Actually the larger models such as the Ovni 455 and more recently the Ovni 495 and the Ovni 445 are equipped with twin rudders. One drawback though, a bow-thruster is required on such twin rudder boats for manoeuvers within busy harbors. With perhaps the exception of the Ovni 445 whose twin rudders are very close to each other. But i can't really tell since i havent sailed one yet; and being a recent model haven't seen much feedback either on the OvniClub or in the nautical magazines so far.
I have personnaly sailed an Ovni 435 from les Sables d'Olonne down to the Med and can tell the single rudder works very well. If you take the bottom part away i doubt the boat would still be easy to stir
Problems have been reported with the corrosion of the main bar of the hydraulic cylinder on some rather recent models (years 2000 - 2004) where there is no electric continuity from the bottom part to the main part of the rudder, hence causing some problems to lift the rudder hydraulically (still possible with a rope). Once the 2 parts are grounded this is not an issue anymore (see the various threads on this subject). Haven't heard pbs with older models, and until Alubat made some changes, we believe, to some of the Ertalon (polymer) parts in between the 2 rudder elements.

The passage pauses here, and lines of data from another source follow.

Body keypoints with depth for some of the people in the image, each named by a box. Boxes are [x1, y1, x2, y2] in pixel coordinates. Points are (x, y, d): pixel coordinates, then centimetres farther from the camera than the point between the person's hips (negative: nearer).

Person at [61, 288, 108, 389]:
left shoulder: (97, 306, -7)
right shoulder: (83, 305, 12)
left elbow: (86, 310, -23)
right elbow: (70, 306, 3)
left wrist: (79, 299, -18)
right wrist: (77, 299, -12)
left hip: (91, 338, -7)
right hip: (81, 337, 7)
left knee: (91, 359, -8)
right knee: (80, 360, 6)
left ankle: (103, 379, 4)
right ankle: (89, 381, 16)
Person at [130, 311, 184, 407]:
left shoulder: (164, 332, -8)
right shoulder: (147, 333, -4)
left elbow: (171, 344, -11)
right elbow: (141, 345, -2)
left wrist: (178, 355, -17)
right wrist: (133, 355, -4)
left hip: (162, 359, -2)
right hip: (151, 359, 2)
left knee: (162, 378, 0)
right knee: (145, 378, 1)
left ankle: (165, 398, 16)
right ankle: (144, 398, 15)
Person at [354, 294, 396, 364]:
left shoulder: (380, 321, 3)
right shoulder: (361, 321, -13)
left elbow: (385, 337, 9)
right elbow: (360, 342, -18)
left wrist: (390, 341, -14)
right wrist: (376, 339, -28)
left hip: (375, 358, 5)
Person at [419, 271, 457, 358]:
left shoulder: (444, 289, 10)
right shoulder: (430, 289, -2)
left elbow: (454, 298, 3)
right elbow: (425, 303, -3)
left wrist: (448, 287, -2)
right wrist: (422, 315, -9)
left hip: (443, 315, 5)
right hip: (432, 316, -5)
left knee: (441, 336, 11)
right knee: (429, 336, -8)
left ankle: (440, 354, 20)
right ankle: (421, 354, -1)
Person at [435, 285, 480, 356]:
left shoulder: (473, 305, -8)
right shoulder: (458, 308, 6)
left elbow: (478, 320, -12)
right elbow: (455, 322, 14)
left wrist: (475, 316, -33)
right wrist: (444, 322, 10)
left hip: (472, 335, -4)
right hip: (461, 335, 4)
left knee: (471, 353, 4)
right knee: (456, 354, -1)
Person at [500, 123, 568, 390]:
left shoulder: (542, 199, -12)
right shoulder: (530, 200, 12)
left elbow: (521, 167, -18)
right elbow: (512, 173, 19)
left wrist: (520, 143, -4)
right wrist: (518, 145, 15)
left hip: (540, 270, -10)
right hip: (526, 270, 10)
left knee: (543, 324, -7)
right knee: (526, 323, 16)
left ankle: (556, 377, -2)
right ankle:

Re lifting keel boats (e.g. Beneteau) which haven't been really designed for this and where the lifting keel is just an option, i understand these are rather poor compromises and hence it is preferable to stick to a fixed keel, taking for instance the short keel version. Re true lifting keel sailing boats the Ovnis and more generally several aluminum boats have been designed entirely for this (see importance of dynamic stability of the hull on such boats); which is not the case of most polyester boats, with perhaps a few exceptions incl. Southerly which have had a rather good swing keel mechanism for a while.